研究課題
骨を作る細胞は骨芽細胞と呼ばれ、骨芽細胞を活性化するメカニズムを明らかにすることによって骨形成を促す医療につなげることは学術的にも重要である。全身で転写因子Fra-1を発現するトランスジェニックマウスでは、骨芽細胞の骨形成活性が亢進し、骨髄腔が骨梁で進行性に満たされていくことが知られている。しかし、このマウスにおける骨形成亢進の分子メカニズムは不明である。

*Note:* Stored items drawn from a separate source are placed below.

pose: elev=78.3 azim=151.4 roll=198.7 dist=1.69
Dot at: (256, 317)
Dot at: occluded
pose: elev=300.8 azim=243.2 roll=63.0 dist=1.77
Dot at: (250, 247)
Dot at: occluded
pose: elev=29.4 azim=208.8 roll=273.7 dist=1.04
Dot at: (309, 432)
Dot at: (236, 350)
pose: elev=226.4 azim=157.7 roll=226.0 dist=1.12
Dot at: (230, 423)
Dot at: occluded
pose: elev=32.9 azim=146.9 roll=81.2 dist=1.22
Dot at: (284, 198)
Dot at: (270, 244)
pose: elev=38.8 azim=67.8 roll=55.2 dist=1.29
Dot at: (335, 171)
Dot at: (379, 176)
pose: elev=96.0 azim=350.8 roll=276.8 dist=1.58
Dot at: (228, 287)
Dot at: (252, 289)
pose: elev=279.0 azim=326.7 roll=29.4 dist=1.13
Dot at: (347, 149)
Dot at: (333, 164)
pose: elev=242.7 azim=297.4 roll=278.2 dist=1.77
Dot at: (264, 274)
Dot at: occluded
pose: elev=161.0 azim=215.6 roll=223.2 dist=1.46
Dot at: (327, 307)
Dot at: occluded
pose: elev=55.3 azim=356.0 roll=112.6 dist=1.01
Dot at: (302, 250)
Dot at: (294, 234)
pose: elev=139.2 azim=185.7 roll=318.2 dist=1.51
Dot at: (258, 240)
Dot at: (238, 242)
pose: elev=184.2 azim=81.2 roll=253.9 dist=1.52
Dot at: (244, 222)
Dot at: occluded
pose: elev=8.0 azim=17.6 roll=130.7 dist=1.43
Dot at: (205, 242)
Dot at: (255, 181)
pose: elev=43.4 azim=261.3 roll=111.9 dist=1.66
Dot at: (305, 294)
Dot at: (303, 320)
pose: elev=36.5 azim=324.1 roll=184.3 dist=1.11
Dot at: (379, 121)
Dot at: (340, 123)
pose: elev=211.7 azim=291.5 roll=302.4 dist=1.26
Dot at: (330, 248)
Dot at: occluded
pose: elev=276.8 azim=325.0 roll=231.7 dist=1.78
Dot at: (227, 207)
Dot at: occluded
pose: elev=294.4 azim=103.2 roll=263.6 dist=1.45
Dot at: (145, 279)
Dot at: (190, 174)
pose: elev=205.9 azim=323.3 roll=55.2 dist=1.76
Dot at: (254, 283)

本研究では、転写因子Fra-1による骨芽細胞の活性化機構を、細胞組織学的手法で解明することを目指した。ドキシサイクリンという無害の薬剤を餌に混ぜて投与したときにFra-1の発現が全身で誘導されるマウスを作製して、生後21日目から5日間発現誘導をかけて、骨髄君における骨量の増加を観察できる実験系を構築した。また「骨形成の場における微小血管の増生が、骨形成を亢進させている」という作業仮説を確かめるために、血管内皮細胞特異的にFra-1を発現するマウスを作製した。毛細血管と骨芽細胞の相互作用を解析する過程で、高解像度X線顕微鏡で骨形成の過程を解析するために、小さな骨(耳小骨と腓骨)を用いることになった。耳小骨(ツチ骨の短突起)で、骨芽細胞を周囲に伴う「骨形成性血管」が存在し、血管周囲に骨形成を起こしていることを見出して報告した。全身性Fra-1トランスジェニックマウスでは、この骨形成性血管が増生していた。つまり、血管から骨基質の材料を受け取った骨芽細胞が、血管周囲に骨基質を分泌して骨を作っていること、さらにFra-1トランスジェニックマウスでは、骨形成性血管が増生している可能性が高いことが示された。
27年度が最終年度であるため、記入しない。